What is the significance of different transpiling time, validating time, in queue time, running time for the same circuit run on different quantum systems for same no. of shots in IBM Q experience?

What does longer transpiling time mean?


2 Answers 2


Transpiling time is the time it takes for your circuit to be translated into a circuit that can be run on the backend of your choosing. This process includes converting gates into the standard basis gates ['cx', 'u1', 'u2', 'u3', 'id'], optimizing the circuit so it is shorter, mapping virtual qubits in the circuit to physical qubits, etc. Converting gates into basis gates is mostly independent of the backend you choose (unless it has a different basis set), so the time it takes depends on the number and complexity of the gates in the circuit.

The optimization is dependent on the backend, as mapping virtual qubits to physical qubits, condensing gates, etc. depends on the geometry of the qubits for that backend, specifically which qubits are entangled and which aren't. The default optimization level is 1, which includes mapping qubits and collapsing adjacent gates, but if you specify a higher level (the max is 3) like so

job = (circuit, backend, optimization_level=3)

then transpilation will take longer. More information on transpilation can be found here: https://qiskit.org/documentation/tutorials/circuits_advanced/4_transpiler_passes_and_passmanager.html

Validating time is the time it takes to verify that the circuit is able to be run, so I think the time between different backends is arbitrary.

Queue time for different backends is more dependent on how busy the queue is, and how much other people use the queue. A more detailed explanation of the queue algorithm can be found here: https://quantum-computing.ibm.com/docs/manage/backends/queue/

Running time is the time it takes the backend to run the circuit itself. With more complex circuits, the run time will increase. For backends with higher quantum volume, the same circuit will run faster than on other backends with lower quantum volume.


Transpilation (in this context) is backend-specific. Longer transpiling time just means the software took longer to make your circuits compatible and more optimized for the backend you selected (e.g. because your circuits require a lot of remapping).
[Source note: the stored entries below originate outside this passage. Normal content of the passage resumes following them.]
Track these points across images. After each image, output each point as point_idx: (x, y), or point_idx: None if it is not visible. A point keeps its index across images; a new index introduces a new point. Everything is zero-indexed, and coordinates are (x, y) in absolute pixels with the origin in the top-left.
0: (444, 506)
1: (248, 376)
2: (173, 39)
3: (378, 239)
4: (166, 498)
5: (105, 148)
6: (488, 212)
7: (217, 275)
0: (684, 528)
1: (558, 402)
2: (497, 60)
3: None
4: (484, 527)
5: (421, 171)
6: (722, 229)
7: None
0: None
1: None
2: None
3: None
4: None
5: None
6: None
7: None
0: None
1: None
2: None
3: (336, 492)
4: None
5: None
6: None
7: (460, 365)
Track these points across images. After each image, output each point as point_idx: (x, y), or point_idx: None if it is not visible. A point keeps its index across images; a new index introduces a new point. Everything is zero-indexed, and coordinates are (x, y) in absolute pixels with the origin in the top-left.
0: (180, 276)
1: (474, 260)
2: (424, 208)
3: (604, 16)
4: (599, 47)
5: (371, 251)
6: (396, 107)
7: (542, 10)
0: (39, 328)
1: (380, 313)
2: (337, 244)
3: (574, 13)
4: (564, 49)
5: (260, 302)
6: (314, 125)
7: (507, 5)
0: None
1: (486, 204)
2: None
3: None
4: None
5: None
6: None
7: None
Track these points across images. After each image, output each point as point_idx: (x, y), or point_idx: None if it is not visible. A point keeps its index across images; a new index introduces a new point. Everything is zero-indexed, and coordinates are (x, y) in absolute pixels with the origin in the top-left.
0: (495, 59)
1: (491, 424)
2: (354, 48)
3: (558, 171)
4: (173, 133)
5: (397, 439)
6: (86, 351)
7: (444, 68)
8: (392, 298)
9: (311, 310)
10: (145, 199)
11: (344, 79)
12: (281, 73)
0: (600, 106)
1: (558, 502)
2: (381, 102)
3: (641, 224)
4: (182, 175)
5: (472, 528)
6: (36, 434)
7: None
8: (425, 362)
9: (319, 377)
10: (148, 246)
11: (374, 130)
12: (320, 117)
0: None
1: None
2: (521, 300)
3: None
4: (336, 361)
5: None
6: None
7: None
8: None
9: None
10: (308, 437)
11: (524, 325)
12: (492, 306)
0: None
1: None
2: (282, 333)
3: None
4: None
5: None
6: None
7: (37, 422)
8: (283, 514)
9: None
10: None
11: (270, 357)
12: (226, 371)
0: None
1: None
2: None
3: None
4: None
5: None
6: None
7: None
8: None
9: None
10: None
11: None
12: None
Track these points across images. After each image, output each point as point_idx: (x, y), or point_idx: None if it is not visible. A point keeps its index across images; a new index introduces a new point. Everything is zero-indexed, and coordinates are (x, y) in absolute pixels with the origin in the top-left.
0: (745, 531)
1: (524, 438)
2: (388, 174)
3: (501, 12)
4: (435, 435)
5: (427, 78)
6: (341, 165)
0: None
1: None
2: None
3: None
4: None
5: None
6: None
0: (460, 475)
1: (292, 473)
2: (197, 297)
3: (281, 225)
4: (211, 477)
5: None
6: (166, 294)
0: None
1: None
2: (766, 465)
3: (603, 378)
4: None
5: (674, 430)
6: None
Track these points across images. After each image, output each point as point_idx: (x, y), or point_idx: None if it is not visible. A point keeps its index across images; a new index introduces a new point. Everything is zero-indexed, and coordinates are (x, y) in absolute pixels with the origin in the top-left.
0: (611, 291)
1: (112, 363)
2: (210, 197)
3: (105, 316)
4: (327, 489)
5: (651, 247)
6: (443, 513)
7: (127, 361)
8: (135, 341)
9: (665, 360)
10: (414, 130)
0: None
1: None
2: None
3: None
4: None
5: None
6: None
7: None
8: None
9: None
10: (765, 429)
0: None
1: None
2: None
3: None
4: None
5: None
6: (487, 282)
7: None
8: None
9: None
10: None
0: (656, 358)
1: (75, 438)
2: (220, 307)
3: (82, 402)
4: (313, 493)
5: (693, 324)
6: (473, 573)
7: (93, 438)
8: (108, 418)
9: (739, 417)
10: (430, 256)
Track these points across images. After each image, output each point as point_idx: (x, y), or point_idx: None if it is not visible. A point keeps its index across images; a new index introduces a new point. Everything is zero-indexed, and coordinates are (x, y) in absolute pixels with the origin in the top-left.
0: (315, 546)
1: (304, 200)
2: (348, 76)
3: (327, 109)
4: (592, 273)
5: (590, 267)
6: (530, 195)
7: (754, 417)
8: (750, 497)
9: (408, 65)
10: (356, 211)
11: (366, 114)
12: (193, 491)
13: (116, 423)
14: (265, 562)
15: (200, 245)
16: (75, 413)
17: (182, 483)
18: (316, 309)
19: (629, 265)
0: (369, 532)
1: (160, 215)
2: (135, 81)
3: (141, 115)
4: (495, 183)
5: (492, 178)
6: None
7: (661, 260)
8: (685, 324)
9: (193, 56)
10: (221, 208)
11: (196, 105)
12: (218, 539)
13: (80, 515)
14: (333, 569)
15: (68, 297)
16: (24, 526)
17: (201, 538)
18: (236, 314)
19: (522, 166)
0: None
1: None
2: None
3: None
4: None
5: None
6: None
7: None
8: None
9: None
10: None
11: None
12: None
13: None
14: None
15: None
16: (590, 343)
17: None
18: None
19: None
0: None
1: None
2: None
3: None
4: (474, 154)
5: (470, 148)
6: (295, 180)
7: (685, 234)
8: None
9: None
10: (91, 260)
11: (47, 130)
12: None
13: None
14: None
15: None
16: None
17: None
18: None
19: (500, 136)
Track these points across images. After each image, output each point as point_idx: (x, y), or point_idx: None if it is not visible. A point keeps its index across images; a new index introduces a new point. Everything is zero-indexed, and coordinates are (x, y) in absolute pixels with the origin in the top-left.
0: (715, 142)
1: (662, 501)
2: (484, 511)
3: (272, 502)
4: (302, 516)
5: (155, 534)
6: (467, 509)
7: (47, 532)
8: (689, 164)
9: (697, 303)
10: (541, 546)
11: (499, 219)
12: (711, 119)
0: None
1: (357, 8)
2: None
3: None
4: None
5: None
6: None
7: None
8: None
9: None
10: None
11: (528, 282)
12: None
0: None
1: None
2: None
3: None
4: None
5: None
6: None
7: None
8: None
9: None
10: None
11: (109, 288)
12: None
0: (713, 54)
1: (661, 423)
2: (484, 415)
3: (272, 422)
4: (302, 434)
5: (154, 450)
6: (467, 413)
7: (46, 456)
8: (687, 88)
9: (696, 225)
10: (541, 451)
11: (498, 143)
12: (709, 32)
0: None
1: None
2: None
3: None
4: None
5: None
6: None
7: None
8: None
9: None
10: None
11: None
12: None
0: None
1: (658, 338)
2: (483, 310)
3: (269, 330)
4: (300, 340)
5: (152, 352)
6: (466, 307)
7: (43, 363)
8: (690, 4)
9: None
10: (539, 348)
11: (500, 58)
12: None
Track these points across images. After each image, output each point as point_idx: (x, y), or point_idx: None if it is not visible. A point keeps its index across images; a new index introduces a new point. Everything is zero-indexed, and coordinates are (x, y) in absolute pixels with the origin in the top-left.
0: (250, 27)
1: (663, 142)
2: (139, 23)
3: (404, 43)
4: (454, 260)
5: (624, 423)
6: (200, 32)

In general, transpiling time is important to those who do research on that topic. Much like classical compilers, the speed of the transpilation is also important in addition to the quality. But researchers typically do their own transpilation instead of letting IBM Q Experience do it (in which case tranpiling time is displayed as N/A).

Validating time is mostly just tourist information. While it's also backend-specific, the time difference is usually very small.

Queuing time depends on how busy the backend is as well as your priority. It gives some users satisfaction that their universities are in the Q network, which allows them higher priorities.

Running time can differ based on backend configuration. Newer backends may have new technologies that allow circuits to run faster. Also the transpiled circuits are likely of difference sizes for different backends.